# Action item:
Look through the records that follow. Copy every line containing the word "Dual".

[Information given Boundary: Start]

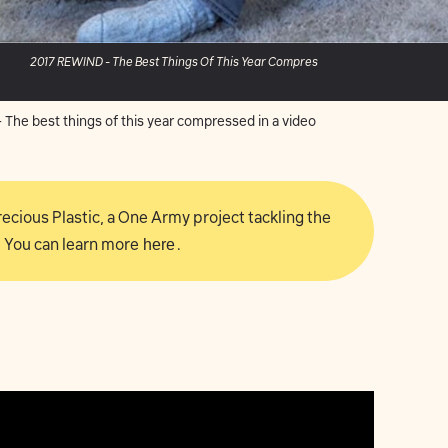
2017 REWIND - The Best Things Of This Year Compres
The best things of this year compressed in a video
 Precious Plastic, a One Army project tackling the
 You can learn more
here
.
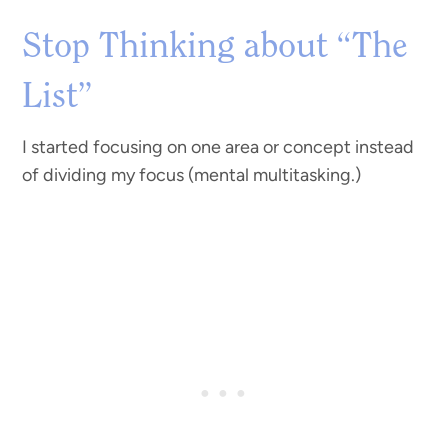
Stop Thinking about “The
List”
I started focusing on one area or concept instead
of dividing my focus (mental multitasking.)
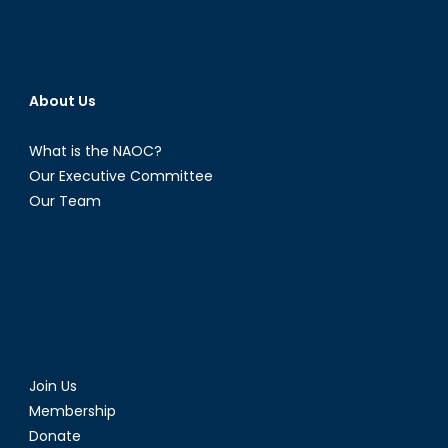
About Us
What is the NAOC?
Our Executive Committee
Our Team
Join Us
Membership
Donate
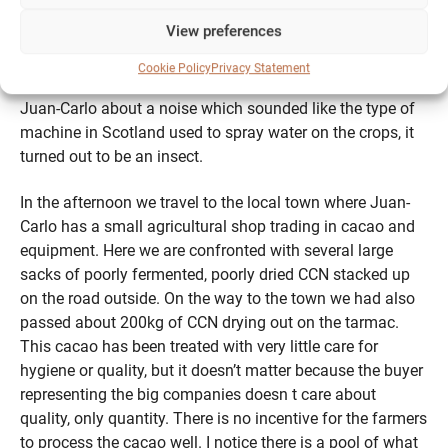
of colourful tropical fruits, most of which i have never
View preferences
seen before. These companion plants give unique
flavours to the cacao: the terroir. The biodiversity on these
Cookie Policy
Privacy Statement
working farms is truly wonderful, at one point I asked
Juan-Carlo about a noise which sounded like the type of
machine in Scotland used to spray water on the crops, it
turned out to be an insect.
In the afternoon we travel to the local town where Juan-
Carlo has a small agricultural shop trading in cacao and
equipment. Here we are confronted with several large
sacks of poorly fermented, poorly dried CCN stacked up
on the road outside. On the way to the town we had also
passed about 200kg of CCN drying out on the tarmac.
This cacao has been treated with very little care for
hygiene or quality, but it doesn’t matter because the buyer
representing the big companies doesn t care about
quality, only quantity. There is no incentive for the farmers
to process the cacao well. I notice there is a pool of what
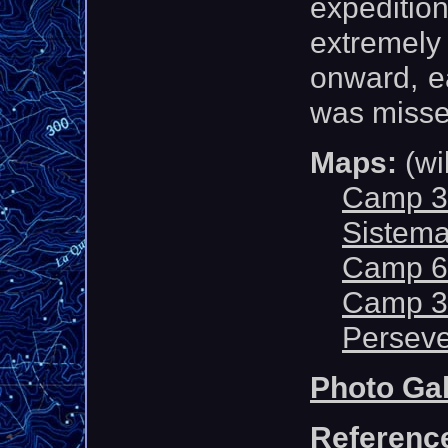
expediti
extremel
onward, ea
was misse
Maps:
(wi
Camp 3
Sistema
Camp 6 
Camp 3
Perseve
Photo Gal
Referenc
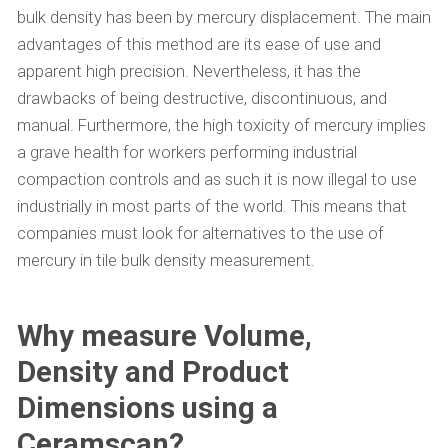
bulk density has been by mercury displacement. The main
advantages of this method are its ease of use and
apparent high precision. Nevertheless, it has the
drawbacks of being destructive, discontinuous, and
manual. Furthermore, the high toxicity of mercury implies
a grave health for workers performing industrial
compaction controls and as such it is now illegal to use
industrially in most parts of the world. This means that
companies must look for alternatives to the use of
mercury in tile bulk density measurement.
Why measure Volume,
Density and Product
Dimensions using a
Ceramscan?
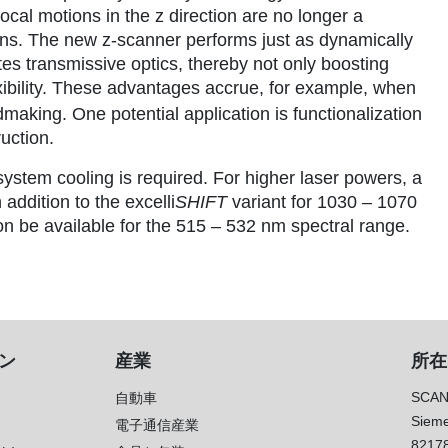
cal motions in the z direction are no longer a
ions. The new z-scanner performs just as dynamically
s transmissive optics, thereby not only boosting
exibility. These advantages accrue, for example, when
aking. One potential application is functionalization
uction.
stem cooling is required. For higher laser powers, a
n addition to the excelli
SHIFT
variant for 1030 – 1070
on be available for the 515 – 532 nm spectral range.
ン
産業
所在
SCAN
自動車
Sieme
電子通信産業
8217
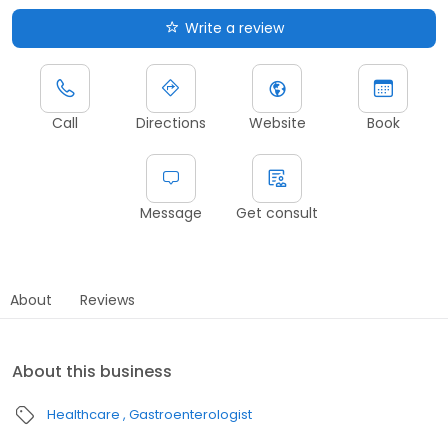
Write a review
Call
Directions
Website
Book
Message
Get consult
About
Reviews
About this business
Healthcare
Gastroenterologist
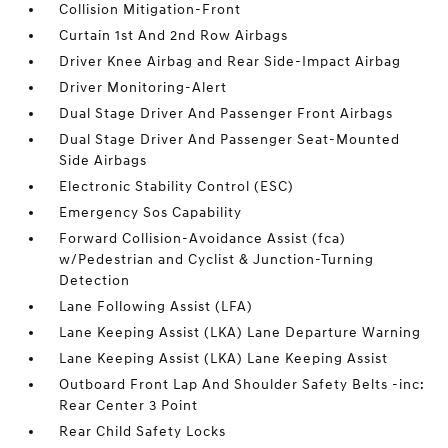
Collision Mitigation-Front
Curtain 1st And 2nd Row Airbags
Driver Knee Airbag and Rear Side-Impact Airbag
Driver Monitoring-Alert
Dual Stage Driver And Passenger Front Airbags
Dual Stage Driver And Passenger Seat-Mounted
Side Airbags
Electronic Stability Control (ESC)
Emergency Sos Capability
Forward Collision-Avoidance Assist (fca)
w/Pedestrian and Cyclist & Junction-Turning
Detection
Lane Following Assist (LFA)
Lane Keeping Assist (LKA) Lane Departure Warning
Lane Keeping Assist (LKA) Lane Keeping Assist
Outboard Front Lap And Shoulder Safety Belts -inc:
Rear Center 3 Point
Rear Child Safety Locks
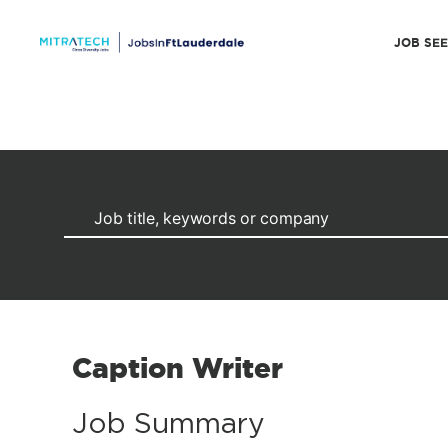
JOB SE
Caption Writer
Job Summary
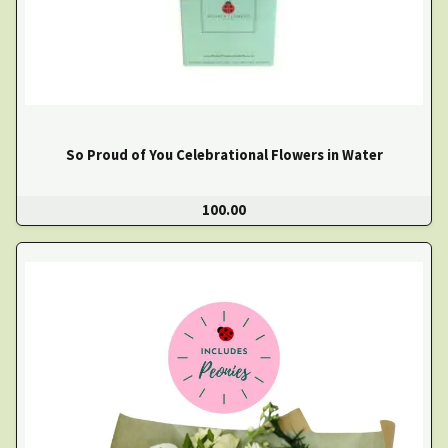
So Proud of You Celebrational Flowers in Water
100.00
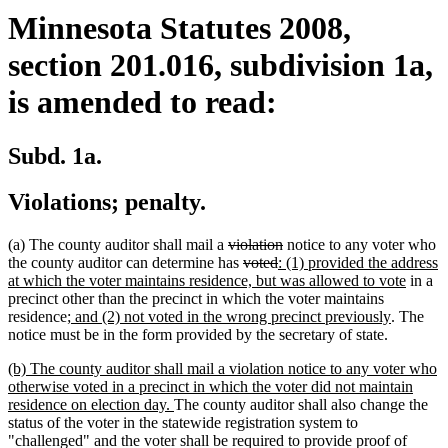
Minnesota Statutes 2008,
section 201.016, subdivision 1a,
is amended to read:
Subd. 1a.
Violations; penalty.
deleted
deleted
(a) The county auditor shall mail a
violation
notice to any voter who
text
deleted
deleted
new
text
the county auditor can determine has
voted
: (1) provided the address
begin
text
text
text
end
new
at which the voter maintains residence, but was allowed to vote
in a
begin
end
begin
text
precinct other than the precinct in which the voter maintains
new
new
end
residence
; and (2) not voted in the wrong precinct previously
. The
text
text
notice must be in the form provided by the secretary of state.
begin
end
new
(b) The county auditor shall mail a violation notice to any voter who
text
otherwise voted in a precinct in which the voter did not maintain
begin
new
residence on election day.
The county auditor shall also change the
text
status of the voter in the statewide registration system to
end
"challenged" and the voter shall be required to provide proof of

[Information given Boundary: End]

# Answer box:
Dual Stage Driver And Passenger Front Airbags
Dual Stage Driver And Passenger Seat-Mounted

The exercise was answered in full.